You’ll need to keep in touch on the road so you’ll have a phone/data bill. Roaming plans can vary by state and country depending on the carrier. Always make sure to look for the plan that’s right based on your travel. Comparison shop to find the plan that’s right for you and your operation.
There are some great smartphone apps out there to help you with navigation, scheduling, invoicing and other trucking needs. Many of them are free, but often the pro versions are worth the fee, however they can add up.
Parking & Tolls
Not only might you have costs for parking while at your home base, you might require parking while on the road.
Depending on where you drive in the country, tolls might be something you need to include in your budget. Look into EZ passes and other programs for potential discounts.
Depending on how you are set up as a business, you can a have a number of different taxes. From personal taxes to LLCs to corporations to local business taxes.
Use a professional tax preparer (that you budgeted for earlier) to make sure that you get every possible deduction and your returns are put together properly.
Don’t forget that you need to get paid. Include your own salary in your budget.
Growing your business is important for an operation of any size, even yours. So depending on how you need to market your services, factor in some money for websites, advertisements and promotions. Online directories may charge fees for listings as well.
These services can run from $100 for a simple website to the thousands of dollars based upon your operation’s professional needs. You can also hire someone to run your social media or prepare billboards, commercials or online ads.
If you drive a refrigerated truck or have other specialty deliveries, don’t forget to take this into account. Also consider the cost of maintaining and replacing straps, winches and other gear for flatbed trailers.
A contingency plan
Stuff happens. Tickets, accidents, longer than expected runs, breakdowns. Cost overruns are a fact of life for small businesses. Don’t budget yourself so tight you can’t handle a surprise.
SO NOW WHAT?
Using all this information you can estimate your cost per mile. The goal is to get that number as low as possible to maximize profitability for your operation.

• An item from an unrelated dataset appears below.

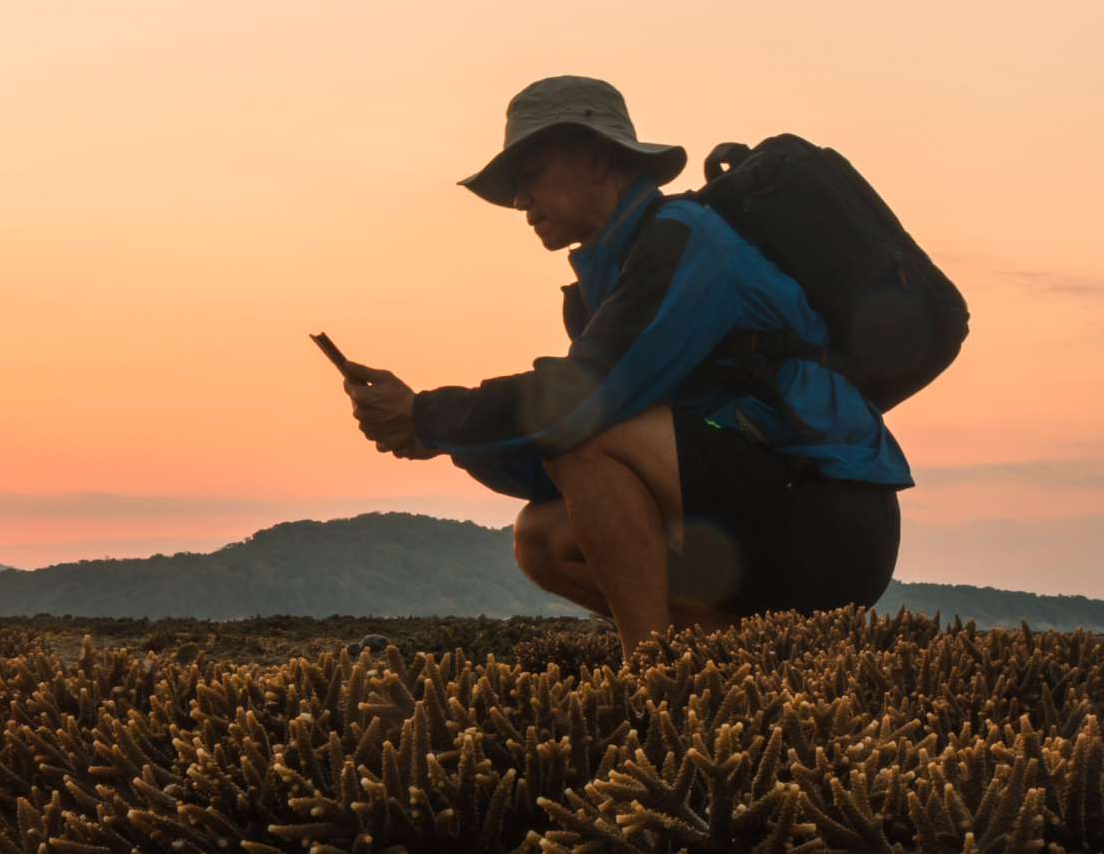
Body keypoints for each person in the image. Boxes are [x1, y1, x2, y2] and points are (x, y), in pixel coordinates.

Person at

Add all your cost estimates (fixed and variable costs) and divide by the number of miles you think you will cover. That’ll give you your estimated cost per mile.
So for example if you calculated you had $100,000 in total fixed and variable annual expenses and planned on covering 75,000 miles next year:
100,000 operating expenses /75,000 miles = 1.33 cents a mile
If you want to increase profitability you can lower your costs or raise your miles (although some costs will go up accordingly). Once you get on the road, you may find that your numbers were way off, but it gives you the ability to begin to plan. As you get to know your own operation, it will become more concrete and you are on your way to a successful operation.